Christ, what a bore! No wonder I don’t get invited to parties.
I remember a college prof of mine once told me about an old colleague of his. The man had been working on a book for more than twenty years and it was over 1500 pages. He said nobody would ever read or publish it–he had become obsessed. I wonder if anyone has ever encountered someone similarly afflicted…is there any way to throw a life line down that sinkhole? Is there any coming back?

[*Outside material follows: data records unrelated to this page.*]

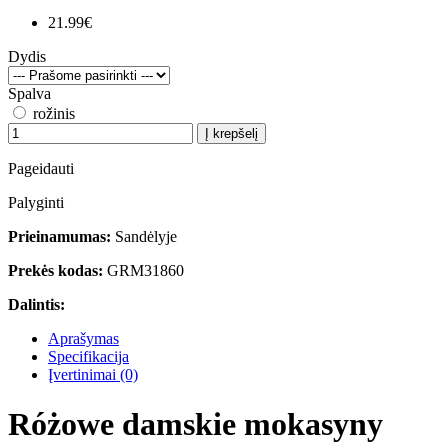
21.99€
Dydis
Spalva
rožinis
Į krepšelį
Pageidauti
Palyginti
Prieinamumas:
Sandėlyje
Prekės kodas:
GRM31860
Dalintis:
Aprašymas
Specifikacija
Įvertinimai (0)
Różowe damskie mokasyny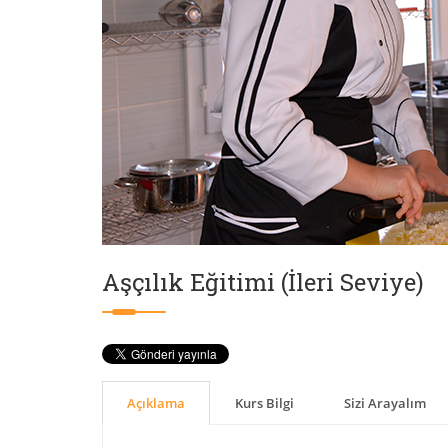
Aşçılık Eğitimi (İleri Seviye)
Açıklama
Kurs Bilgi
Sizi Arayalım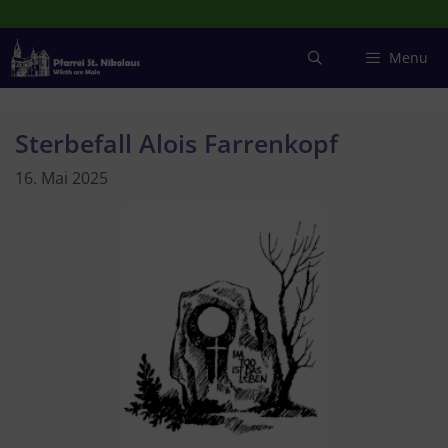
Zum
Inhalt
springen
Menu
Sterbefall Alois Farrenkopf
16. Mai 2025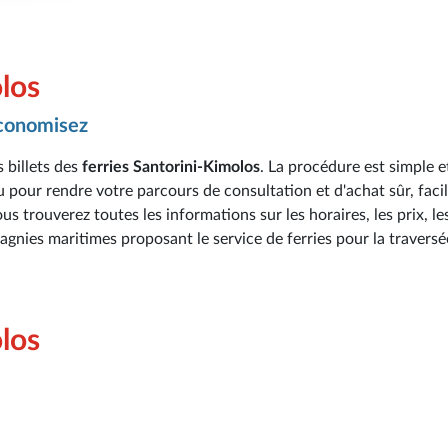
olos
économisez
 billets des
ferries Santorini-Kimolos
. La procédure est simple e
u pour rendre votre parcours de consultation et d'achat sûr, facil
s trouverez toutes les informations sur les horaires, les prix, le
pagnies maritimes proposant le service de ferries pour la traversé
olos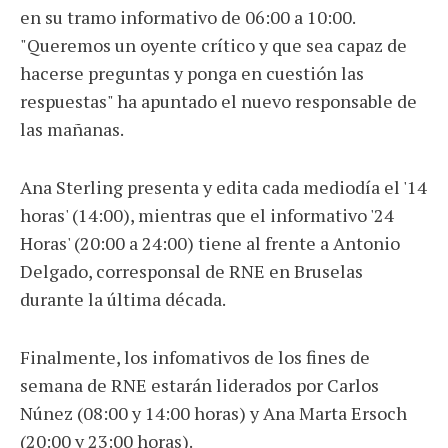
en su tramo informativo de 06:00 a 10:00.
"Queremos un oyente crítico y que sea capaz de
hacerse preguntas y ponga en cuestión las
respuestas" ha apuntado el nuevo responsable de
las mañanas.
Ana Sterling presenta y edita cada mediodía el '14
horas' (14:00), mientras que el informativo '24
Horas' (20:00 a 24:00) tiene al frente a Antonio
Delgado, corresponsal de RNE en Bruselas
durante la última década.
Finalmente, los infomativos de los fines de
semana de RNE estarán liderados por Carlos
Núnez (08:00 y 14:00 horas) y Ana Marta Ersoch
(20:00 y 23:00 horas).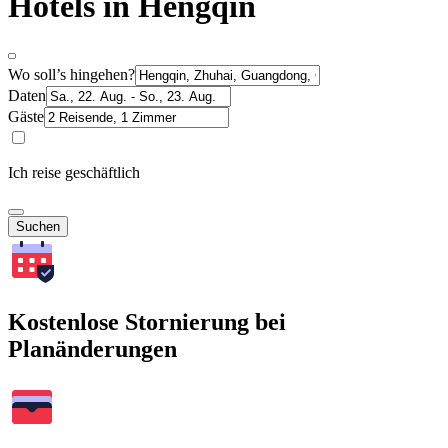
Hotels in Hengqin
Wo soll’s hingehen?
Daten
Gäste
Ich reise geschäftlich
Suchen
Kostenlose Stornierung bei
Planänderungen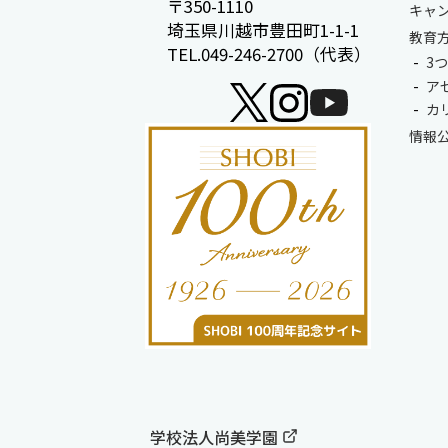
〒350-1110
キャ
埼玉県川越市豊田町1-1-1
教育
TEL.049-246-2700（代表）
3
ア
カ
情報
学校法人尚美学園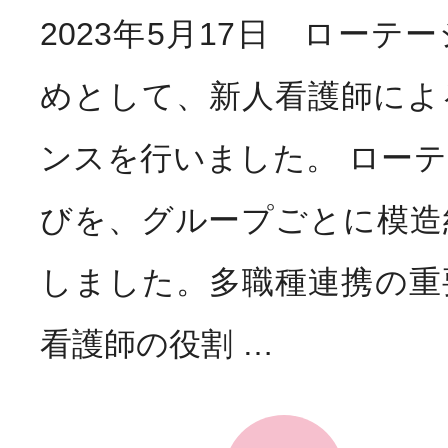
2023年5月17日 ローテ
めとして、新人看護師によ
ンスを行いました。 ロー
びを、グループごとに模造
しました。多職種連携の重
看護師の役割 …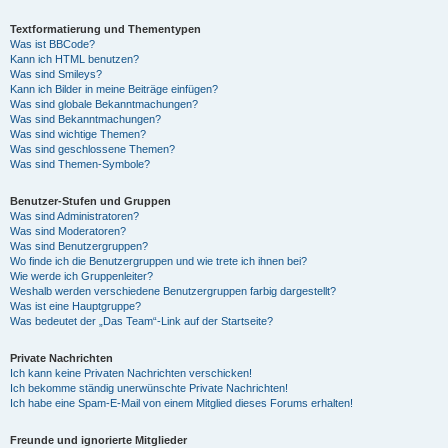
Textformatierung und Thementypen
Was ist BBCode?
Kann ich HTML benutzen?
Was sind Smileys?
Kann ich Bilder in meine Beiträge einfügen?
Was sind globale Bekanntmachungen?
Was sind Bekanntmachungen?
Was sind wichtige Themen?
Was sind geschlossene Themen?
Was sind Themen-Symbole?
Benutzer-Stufen und Gruppen
Was sind Administratoren?
Was sind Moderatoren?
Was sind Benutzergruppen?
Wo finde ich die Benutzergruppen und wie trete ich ihnen bei?
Wie werde ich Gruppenleiter?
Weshalb werden verschiedene Benutzergruppen farbig dargestellt?
Was ist eine Hauptgruppe?
Was bedeutet der „Das Team“-Link auf der Startseite?
Private Nachrichten
Ich kann keine Privaten Nachrichten verschicken!
Ich bekomme ständig unerwünschte Private Nachrichten!
Ich habe eine Spam-E-Mail von einem Mitglied dieses Forums erhalten!
Freunde und ignorierte Mitglieder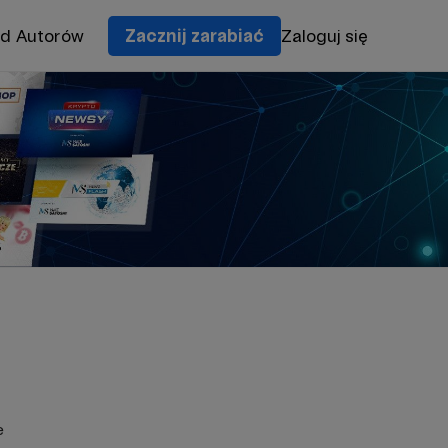
od Autorów
Zacznij zarabiać
Zaloguj się
e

Yes, especially when I’m out floating on air. Everything seems so wonderful and logical that I know I have captured the essence. I have piles of scrap paper that hold astonishing insights. I grasp beauty for awhile, like firmly holding a child’s hand while crossing a busy street. All is well until I return to earth and see what makes sense to me doesn’t offer insight or, worse yet, is incomprehensible drivel.
Most gets fed to the woodstove, torn up paper burning bright for a few seconds then turning to ash. Some words, though, find their way onto another page and my soul is grounded, barely.
Oh. So all the tow trucks, operatic references, flowers, buttons, my favorite shade of green and overheard conversations regarding Mardi Gras Indians that I notice these days aren’t signs from the Muses to sustain my various WIPs and other creative pursuits? Can’t accept that notion; too depressing.
Rabbits, I tell you. Rabbits everywhere. Nothing but horrid rabbits and their giant rabbit buck teeth gnawing. chewing, gnashing at my manuscript. I fight them.
I draw lines of ink around my paragraphs as with trails of turpentine so to keep snakes out of Aunt Mamie’s azalea beds.
My novel _The Treason of Bunnies_ is a 125,000 word farce in the style of _Candide_ which will appeal to men under thirty, bored, and with excessively groomed facial hair.
Of course, I seek representation. Who doesn’t like bunnies?